Text section:
╭──

Emily Kingsbury, one of his business partners at Slab, said Lanzalotta was very private and didn’t want people knowing about his health struggles. When customers asked for him, Kingsbury would say he was out but would be back soon enough to make the dough. Even though he had stopped working at the restaurant four years ago, he still came in occasionally to make the dough, “just because he liked it,” she said.



Originally from Waterford, Connecticut, Lanzalotta moved to Maine with his then-wife and three children in 1991 to live near homesteaders and authors Helen and Scott Nearing. There, he learned many skills, including woodworking and baking, and went on to open his first bakery in Blue Hill. Around 2000, his family moved to Portland, where he lived since then. 

Lanzalotta opened Sophia’s, a bakery on Market Street that also housed Due Gallery – Italian for “two” – which displayed his and his friend Ian Factor’s oil paintings. After it closed, he became the bakery manager at Micucci’s, where his Sicilian slab pizza developed its own customer base.

Lanzalotta preparing pizza dough at Micucci’s in 2007. Doug Jones/Staff Photographer

Lanzalotta was fired in 2013 for what he described at the time as “ ‘overstepping my bounds’ in advocating for raises and fuller work weeks for bakery assistants under my direction, and recommending store changes to improve traffic work flow.” A debate ensued about who could use his renowned pizza recipe. That year, he teamed up with a group of Portland restaurateurs to create Slab Sicilian Street Food, where his recipes live on.

“Our whole goal here at Slab is to continue with his legacy and the food that he made, and for us to continue to make it in his honor,” Kingsbury said.

╰──

Work to complete:
a - Copy from the article about Lanzalotta the part between "Emily Kingsbury, one" and "lived since then.", inclusive.
b - According to the article about Lanzalotta, in what town did he open his first bakery?
The rows play no part in any of this.

Dataset entries:
╭──

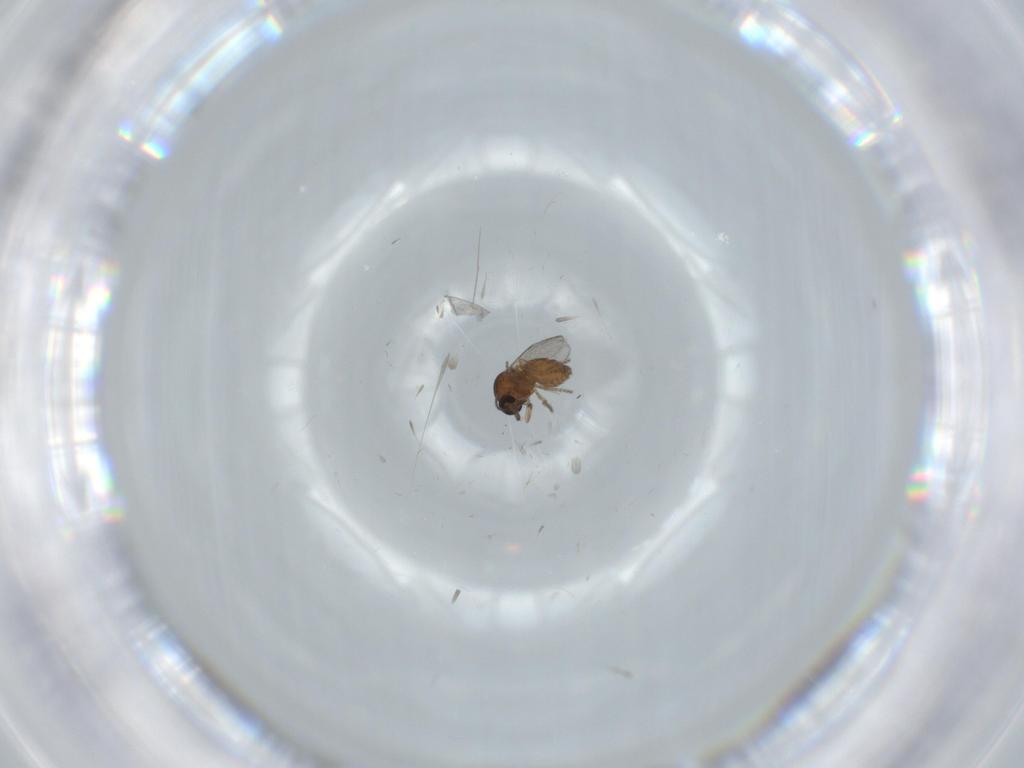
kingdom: Animalia
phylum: Arthropoda
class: Insecta
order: Diptera
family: Ceratopogonidae
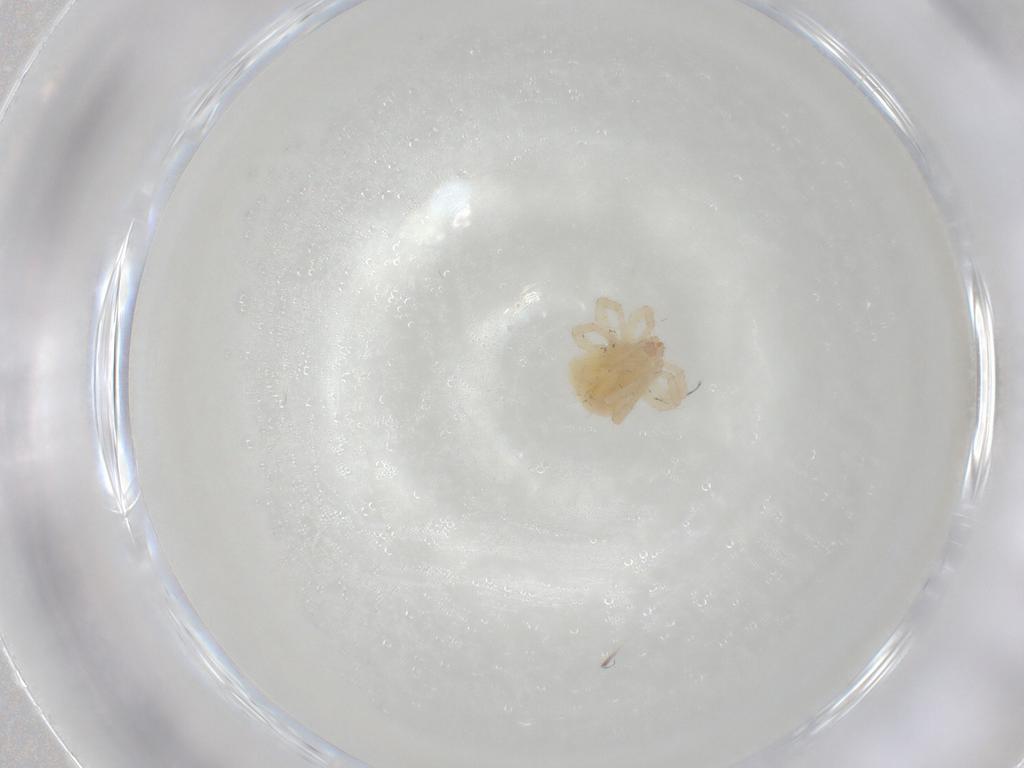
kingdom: Animalia
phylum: Arthropoda
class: Arachnida
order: Trombidiformes
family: Anystidae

╰──

Final results:
a -
Emily Kingsbury, one of his business partners at Slab, said Lanzalotta was very private and didn’t want people knowing about his health struggles. When customers asked for him, Kingsbury would say he was out but would be back soon enough to make the dough. Even though he had stopped working at the restaurant four years ago, he still came in occasionally to make the dough, “just because he liked it,” she said.



Originally from Waterford, Connecticut, Lanzalotta moved to Maine with his then-wife and three children in 1991 to live near homesteaders and authors Helen and Scott Nearing. There, he learned many skills, including woodworking and baking, and went on to open his first bakery in Blue Hill. Around 2000, his family moved to Portland, where he lived since then.

b - Blue Hill